Former Israeli settlement in the Gaza Strip

Dugit (דּוּגִית) was an Israeli settlement located in the northern tip of the Gaza Strip closest to the shore of the Mediterranean Sea in a mini-settlement bloc including Elei Sinai and Nisanit. While Dugit was under the municipal authority of the Hof Aza Regional Council it was not physically in the Gush Katif bloc where the bulk of the Gush Katif settlements were located. During the Gaza war, the site came under full operational control of the Israel Defense Forces and is currently used as a military outpost.

==History==
The non-religious village was founded in May 1990 by a group of three families of fishermen close to the Shikma Beach with the assistance of the Amana settlement organization. These families, and others that joined later on, lived in trailers for about ten years until permanent homes were built. Another building expansion project was already in advanced planning stages.

==Economy==
The main source of income was from the sea: fishing, rescue services, fish ponds, tourism, fish restaurants, etc.

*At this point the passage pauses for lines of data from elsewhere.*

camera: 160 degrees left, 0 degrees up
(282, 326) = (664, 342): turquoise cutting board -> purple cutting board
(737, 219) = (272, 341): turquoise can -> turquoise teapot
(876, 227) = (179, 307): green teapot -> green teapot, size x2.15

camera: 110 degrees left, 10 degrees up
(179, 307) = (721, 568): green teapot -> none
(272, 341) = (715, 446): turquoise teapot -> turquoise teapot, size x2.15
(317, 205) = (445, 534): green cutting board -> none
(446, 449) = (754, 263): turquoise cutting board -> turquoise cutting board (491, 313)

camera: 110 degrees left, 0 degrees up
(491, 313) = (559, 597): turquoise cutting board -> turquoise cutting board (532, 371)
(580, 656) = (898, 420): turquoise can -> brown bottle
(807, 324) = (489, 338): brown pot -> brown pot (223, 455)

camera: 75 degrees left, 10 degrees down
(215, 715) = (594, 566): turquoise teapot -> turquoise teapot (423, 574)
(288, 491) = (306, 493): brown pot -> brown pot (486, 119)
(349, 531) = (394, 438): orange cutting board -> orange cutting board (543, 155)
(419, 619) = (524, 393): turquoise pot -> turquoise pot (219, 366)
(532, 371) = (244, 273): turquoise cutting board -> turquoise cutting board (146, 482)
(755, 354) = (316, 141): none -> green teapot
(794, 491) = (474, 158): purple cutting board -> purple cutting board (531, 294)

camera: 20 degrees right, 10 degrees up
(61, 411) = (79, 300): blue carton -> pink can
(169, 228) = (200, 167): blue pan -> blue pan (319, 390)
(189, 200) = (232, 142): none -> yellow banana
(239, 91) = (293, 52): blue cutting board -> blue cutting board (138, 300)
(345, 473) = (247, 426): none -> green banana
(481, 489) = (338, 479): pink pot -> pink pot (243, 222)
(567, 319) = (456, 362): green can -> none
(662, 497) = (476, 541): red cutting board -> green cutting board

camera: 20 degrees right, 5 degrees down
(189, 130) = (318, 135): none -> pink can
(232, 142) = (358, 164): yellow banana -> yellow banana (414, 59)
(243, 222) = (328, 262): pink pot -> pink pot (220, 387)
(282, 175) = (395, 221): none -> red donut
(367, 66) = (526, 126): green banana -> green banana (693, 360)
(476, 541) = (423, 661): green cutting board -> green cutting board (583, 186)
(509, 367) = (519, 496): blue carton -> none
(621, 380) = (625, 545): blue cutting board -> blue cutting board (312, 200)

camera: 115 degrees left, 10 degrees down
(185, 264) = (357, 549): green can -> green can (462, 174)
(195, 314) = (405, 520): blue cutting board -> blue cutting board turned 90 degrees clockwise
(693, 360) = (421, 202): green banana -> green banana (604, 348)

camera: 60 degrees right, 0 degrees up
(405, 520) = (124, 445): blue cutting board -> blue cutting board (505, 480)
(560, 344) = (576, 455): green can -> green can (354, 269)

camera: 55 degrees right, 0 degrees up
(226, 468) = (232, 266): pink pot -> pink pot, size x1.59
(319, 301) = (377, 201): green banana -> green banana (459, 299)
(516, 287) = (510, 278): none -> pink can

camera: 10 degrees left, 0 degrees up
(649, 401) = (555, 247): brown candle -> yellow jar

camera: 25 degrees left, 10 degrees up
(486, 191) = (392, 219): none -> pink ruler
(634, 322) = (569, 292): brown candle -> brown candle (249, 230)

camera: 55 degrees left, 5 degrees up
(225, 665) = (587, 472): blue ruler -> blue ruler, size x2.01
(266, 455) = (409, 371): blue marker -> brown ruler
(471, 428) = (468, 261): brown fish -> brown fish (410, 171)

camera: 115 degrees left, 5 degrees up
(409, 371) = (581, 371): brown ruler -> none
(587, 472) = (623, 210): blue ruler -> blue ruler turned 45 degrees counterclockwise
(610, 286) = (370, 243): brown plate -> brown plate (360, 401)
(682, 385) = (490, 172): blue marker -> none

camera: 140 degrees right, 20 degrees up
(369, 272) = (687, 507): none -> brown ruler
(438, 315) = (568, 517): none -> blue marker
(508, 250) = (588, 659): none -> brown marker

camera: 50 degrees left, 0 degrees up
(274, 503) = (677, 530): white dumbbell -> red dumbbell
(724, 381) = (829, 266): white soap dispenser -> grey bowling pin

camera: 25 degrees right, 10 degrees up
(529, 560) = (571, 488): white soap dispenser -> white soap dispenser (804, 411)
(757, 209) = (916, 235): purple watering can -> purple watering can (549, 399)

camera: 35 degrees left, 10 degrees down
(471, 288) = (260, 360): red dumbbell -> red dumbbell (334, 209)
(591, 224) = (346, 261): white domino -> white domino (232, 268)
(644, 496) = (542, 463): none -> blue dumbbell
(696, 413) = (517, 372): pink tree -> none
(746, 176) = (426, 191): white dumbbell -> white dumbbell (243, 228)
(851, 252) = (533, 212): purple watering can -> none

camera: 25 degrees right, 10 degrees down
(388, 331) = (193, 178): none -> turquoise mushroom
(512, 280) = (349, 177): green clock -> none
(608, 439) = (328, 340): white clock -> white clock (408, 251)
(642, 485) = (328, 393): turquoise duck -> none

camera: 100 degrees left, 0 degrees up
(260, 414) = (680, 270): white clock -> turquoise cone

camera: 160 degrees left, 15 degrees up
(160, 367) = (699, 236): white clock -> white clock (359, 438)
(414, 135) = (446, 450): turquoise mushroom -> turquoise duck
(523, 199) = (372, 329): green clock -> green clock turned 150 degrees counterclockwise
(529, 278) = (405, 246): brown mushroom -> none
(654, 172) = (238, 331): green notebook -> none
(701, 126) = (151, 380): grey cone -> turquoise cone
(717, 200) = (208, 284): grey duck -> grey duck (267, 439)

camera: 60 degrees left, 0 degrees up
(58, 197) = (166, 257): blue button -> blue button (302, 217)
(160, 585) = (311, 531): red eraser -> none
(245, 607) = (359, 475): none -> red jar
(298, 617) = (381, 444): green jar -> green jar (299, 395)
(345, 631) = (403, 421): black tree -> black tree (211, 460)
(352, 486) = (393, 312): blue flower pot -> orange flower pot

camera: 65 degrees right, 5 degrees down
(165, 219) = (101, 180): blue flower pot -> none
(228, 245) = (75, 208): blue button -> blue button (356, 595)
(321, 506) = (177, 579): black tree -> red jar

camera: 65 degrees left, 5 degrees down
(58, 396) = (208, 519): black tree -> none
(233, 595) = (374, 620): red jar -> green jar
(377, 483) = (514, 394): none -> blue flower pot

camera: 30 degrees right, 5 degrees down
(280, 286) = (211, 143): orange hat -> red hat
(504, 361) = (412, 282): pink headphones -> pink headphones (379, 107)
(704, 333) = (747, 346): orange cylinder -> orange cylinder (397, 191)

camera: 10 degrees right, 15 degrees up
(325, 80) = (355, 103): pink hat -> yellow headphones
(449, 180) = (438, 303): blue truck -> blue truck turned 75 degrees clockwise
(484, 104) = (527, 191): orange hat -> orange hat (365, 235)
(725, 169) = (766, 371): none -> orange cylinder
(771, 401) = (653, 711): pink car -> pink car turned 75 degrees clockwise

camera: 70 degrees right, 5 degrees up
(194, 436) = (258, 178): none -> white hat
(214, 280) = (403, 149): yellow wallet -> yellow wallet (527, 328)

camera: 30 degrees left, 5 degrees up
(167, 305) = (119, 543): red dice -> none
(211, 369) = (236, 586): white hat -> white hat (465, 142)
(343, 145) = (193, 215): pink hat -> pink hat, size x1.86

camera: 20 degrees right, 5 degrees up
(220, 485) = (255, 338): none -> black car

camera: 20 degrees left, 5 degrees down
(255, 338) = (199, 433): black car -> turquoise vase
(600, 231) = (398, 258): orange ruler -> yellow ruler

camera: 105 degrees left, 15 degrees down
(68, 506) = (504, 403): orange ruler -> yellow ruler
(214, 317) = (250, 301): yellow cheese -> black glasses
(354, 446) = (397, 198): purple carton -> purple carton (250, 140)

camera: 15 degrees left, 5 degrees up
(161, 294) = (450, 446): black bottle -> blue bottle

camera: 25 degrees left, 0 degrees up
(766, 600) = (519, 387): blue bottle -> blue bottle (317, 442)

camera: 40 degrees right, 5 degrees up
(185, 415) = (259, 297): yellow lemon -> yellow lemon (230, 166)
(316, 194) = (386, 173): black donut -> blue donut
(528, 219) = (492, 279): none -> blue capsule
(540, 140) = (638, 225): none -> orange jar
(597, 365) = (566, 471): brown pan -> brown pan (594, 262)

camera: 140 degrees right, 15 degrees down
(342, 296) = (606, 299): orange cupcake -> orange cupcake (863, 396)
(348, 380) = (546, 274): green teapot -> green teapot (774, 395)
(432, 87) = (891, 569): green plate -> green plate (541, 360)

==Unilateral Disengagement==
Unlike virtually all the other settlements slated for destruction as part of the disengagement plan, whose inhabitants were forcibly evicted by the Israeli Army and Israeli Police, the families of Dugit chose to co-operate with the eviction orders and most had already packed and abandoned their homes before the official date.

==Rebuilding attempts==
Avi Farhan from Elei Sinai and a part of his family established a new group including families from Dugit and Nisanit with hope to establish a new community. The government agreed in 2006 to acclimatize this group in Palmachim. The plan was then changed to resettle in the Givat Olga beach neighbourhood of Hadera. As of 2009, Neve Yam is attempting a rejuvenation project by attracting these families by allotting them land adjacent to the sea for permanent housing. The new project would give the evictees a housing and employment solution similar to that of their original homes. The Israel Union for Environmental Defense is struggling to prevent the project it deems is too close to the beach.

==2023 Gaza war==

The site of Dugit was recaptured by the IDF following the invasion of its ground forces into the Gaza Strip on October 27, 2023. Their entry into Dugit was part of a pincer move to surround Gaza City, located to the south of Dugit.